* Persistent Reservation API V3
@ 2015-08-26 16:03 Christoph Hellwig
2015-08-26 16:03 ` [PATCH 1/5] block: cleanup blkdev_ioctl Christoph Hellwig
0 siblings, 1 reply; 7+ messages in thread
From: Christoph Hellwig @ 2015-08-26 16:03 UTC (permalink / raw)
This series adds support for a simplified Persistent Reservation API
to the block layer. The intent is that both in-kernel and userspace
consumers can use the API instead of having to hand craft SCSI or NVMe
command through the various pass through interfaces. It also adds
DM support as getting reservations through dm-multipath is a major
pain with the current scheme.
NVMe support currently isn't included as I don't have a multihost
NVMe setup to test on, but Keith offered to test it and I'll have
a patch for it shortly.

§ Work instructions: Copy out the Persistent Reservation API post above word for word, in full.

Stored rows:

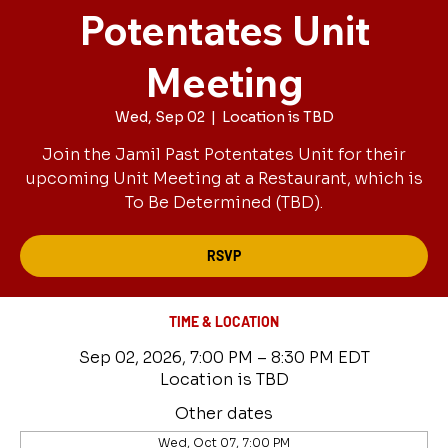
Potentates Unit
Meeting
Wed, Sep 02
  |  
Location is TBD
Join the Jamil Past Potentates Unit for their
upcoming Unit Meeting at a Restaurant, which is
To Be Determined (TBD).
RSVP
TIME & LOCATION
Sep 02, 2026, 7:00 PM – 8:30 PM EDT
Location is TBD
Other dates
Wed, Oct 07, 7:00 PM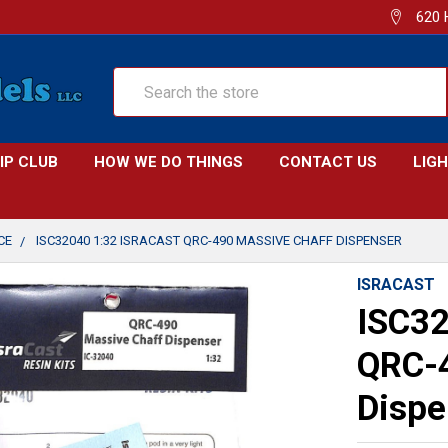
620 
Search
IP CLUB
HOW WE DO THINGS
CONTACT US
LIG
CE
ISC32040 1:32 ISRACAST QRC-490 MASSIVE CHAFF DISPENSER
ISRACAST
ISC32
QRC-4
Dispe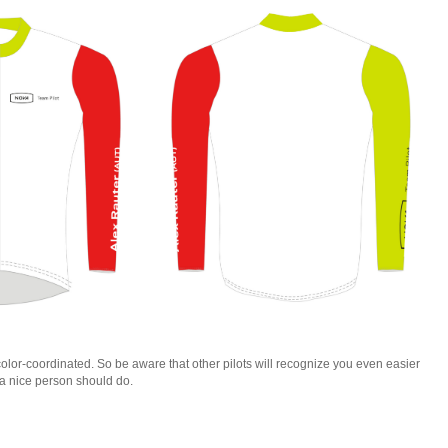
lor-coordinated. So be aware that other pilots will recognize you even easier
a nice person should do.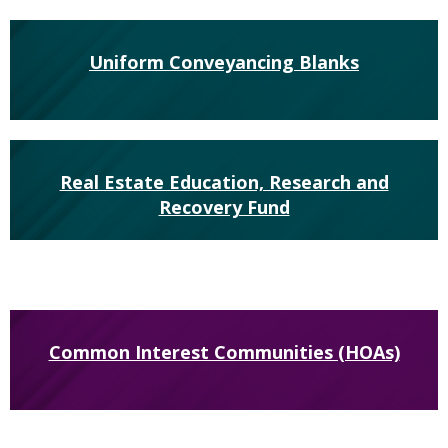
Uniform Conveyancing Blanks
Real Estate Education, Research and
Recovery Fund
Common Interest Communities (HOAs)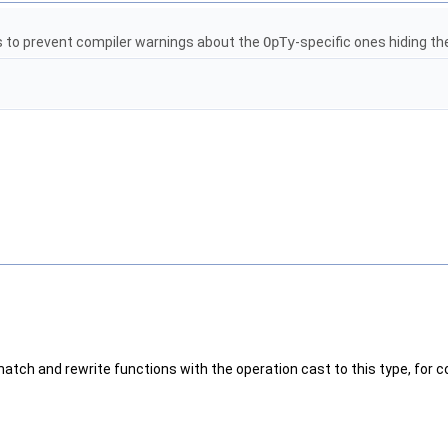
s to prevent compiler warnings about the
OpTy
-specific ones hiding th
match and rewrite functions with the operation cast to this type, for 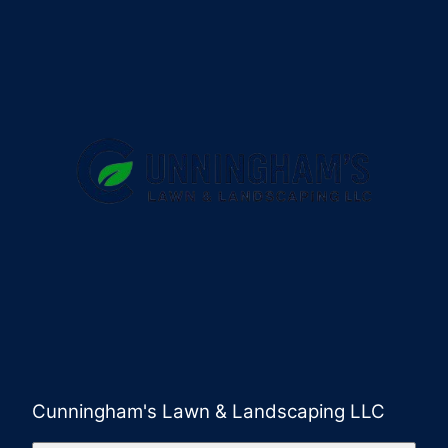
Cunningham's Lawn & Landscaping LLC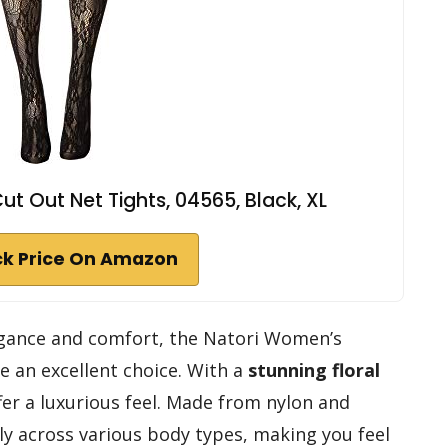
t Out Net Tights, 04565, Black, XL
k Price On Amazon
elegance and comfort, the Natori Women’s
e an excellent choice. With a
stunning floral
er a luxurious feel. Made from nylon and
lly across various body types, making you feel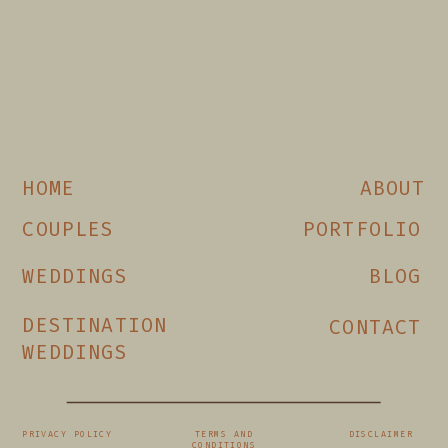
HOME
ABOUT
COUPLES
PORTFOLIO
WEDDINGS
BLOG
DESTINATION
CONTACT
WEDDINGS
PRIVACY POLICY
TERMS AND
DISCLAIMER
CONDITIONS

§ Reply to the exercise:
* Persistent Reservation API V3
@ 2015-08-26 16:03 Christoph Hellwig
2015-08-26 16:03 ` [PATCH 1/5] block: cleanup blkdev_ioctl Christoph Hellwig
0 siblings, 1 reply; 7+ messages in thread
From: Christoph Hellwig @ 2015-08-26 16:03 UTC (permalink / raw)
This series adds support for a simplified Persistent Reservation API
to the block layer. The intent is that both in-kernel and userspace
consumers can use the API instead of having to hand craft SCSI or NVMe
command through the various pass through interfaces. It also adds
DM support as getting reservations through dm-multipath is a major
pain with the current scheme.
NVMe support currently isn't included as I don't have a multihost
NVMe setup to test on, but Keith offered to test it and I'll have
a patch for it shortly.